▸ **Task item a**:
From the branch displacement text, extract the stretch from "Sets the strength" through "from the base.", word for word.
*** Opening of Extracted text ***
Sets the size of the noise. Values greater than 1 will push the displacement outwards and less than 1 will bring the displacement in towards the center of the branch.

Shape

Adds length creases, following the direction of the spine, to break up the branch radius. This property is useful for adding detail into the branch without having to import a displacement map.

Amount

Sets the strength of displacement that creates the creases.

Twist

Sets the amount of rotation of the spine that is applied to the shape displacement. The rotation begins from the base.

Scale

Scales the noise pattern.

Seed

Varies the shape noise.

Flares

Flares are a special type of displacement designed to simulate the bottom of a trunk as it expands into the underground root system.

Radius

Sets the maximum amount of any flare displacement (expressed as a multiple of the branch radius).

Noise scale

Flares are computed based on a noise pattern. Use this value to scale the pattern.

Height

Sets the distance the flare extends up the spine of each branch.
*** Close of Extracted text ***
*** Opening of Exercise materials ***
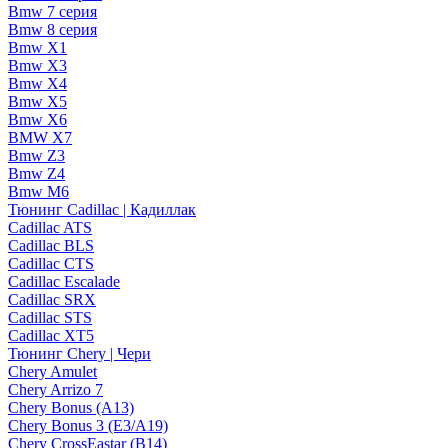
Bmw 7 серия
Bmw 8 серия
Bmw X1
Bmw X3
Bmw X4
Bmw X5
Bmw X6
BMW X7
Bmw Z3
Bmw Z4
Bmw М6
Тюнинг Cadillac | Кадиллак
Cadillac ATS
Cadillac BLS
Cadillac CTS
Cadillac Escalade
Cadillac SRX
Cadillac STS
Cadillac XT5
Тюнинг Chery | Чери
Chery Amulet
Chery Arrizo 7
Chery Bonus (A13)
Chery Bonus 3 (E3/A19)
Chery CrossEastar (B14)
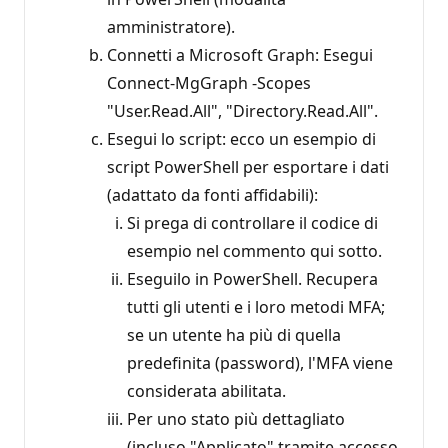
amministratore).
Connetti a Microsoft Graph: Esegui
Connect-MgGraph -Scopes
"User.Read.All", "Directory.Read.All".
Esegui lo script: ecco un esempio di
script PowerShell per esportare i dati
(adattato da fonti affidabili):
Si prega di controllare il codice di
esempio nel commento qui sotto.
Eseguilo in PowerShell. Recupera
tutti gli utenti e i loro metodi MFA;
se un utente ha più di quella
predefinita (password), l'MFA viene
considerata abilitata.
Per uno stato più dettagliato
(incluso "Applicato" tramite accesso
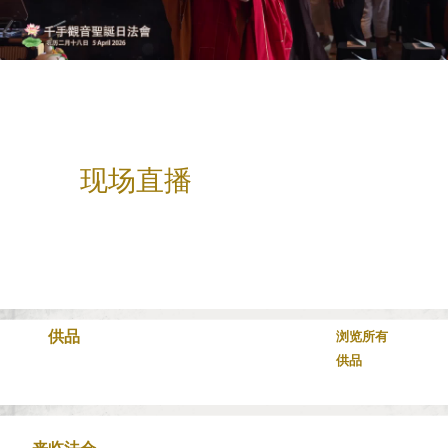
观看
现场直播
供品
浏览所有
供品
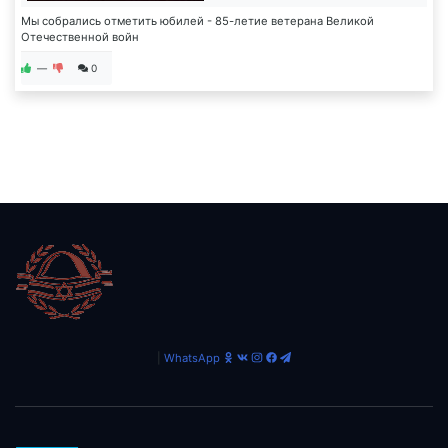
Мы собрались отметить юбилей - 85-летие ветерана Великой
Отечественной войн
—
0
|
WhatsApp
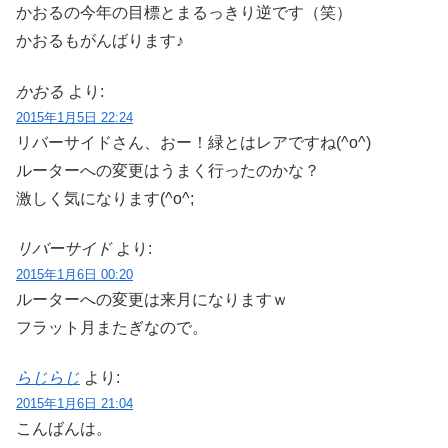
かおるの今年の目標とまるっきり逆です（笑）
かおるもがんばります♪
かおる
より:
2015年1月5日 22:24
リバーサイドさん、おー！緑とはレアですね(^o^)
ルーターへの変更はうまく行ったのかな？
激しく気になります(^o^;
リバーサイド
より:
2015年1月6日 00:20
ルーターへの変更は来月になりますｗ
フラット月またぎなので。
らじらじ
より:
2015年1月6日 21:04
こんばんは。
*** Close of Exercise materials ***
▸ **Task item b**:
Please put the lines of the rows, from the start of the rows through the line containing "Chery CrossEastar (B14)", into a JSON list of strings with one string per line, skipping blank lines. Leave the pictures out of your answer.

▸ **Expected output a**:
Sets the strength of displacement that creates the creases.

Twist

Sets the amount of rotation of the spine that is applied to the shape displacement. The rotation begins from the base.

▸ **Expected output b**:
[
  "Bmw 7 серия",
  "Bmw 8 серия",
  "Bmw X1",
  "Bmw X3",
  "Bmw X4",
  "Bmw X5",
  "Bmw X6",
  "BMW X7",
  "Bmw Z3",
  "Bmw Z4",
  "Bmw М6",
  "Тюнинг Cadillac | Кадиллак",
  "Cadillac ATS",
  "Cadillac BLS",
  "Cadillac CTS",
  "Cadillac Escalade",
  "Cadillac SRX",
  "Cadillac STS",
  "Cadillac XT5",
  "Тюнинг Chery | Чери",
  "Chery Amulet",
  "Chery Arrizo 7",
  "Chery Bonus (A13)",
  "Chery Bonus 3 (E3/A19)",
  "Chery CrossEastar (B14)"
]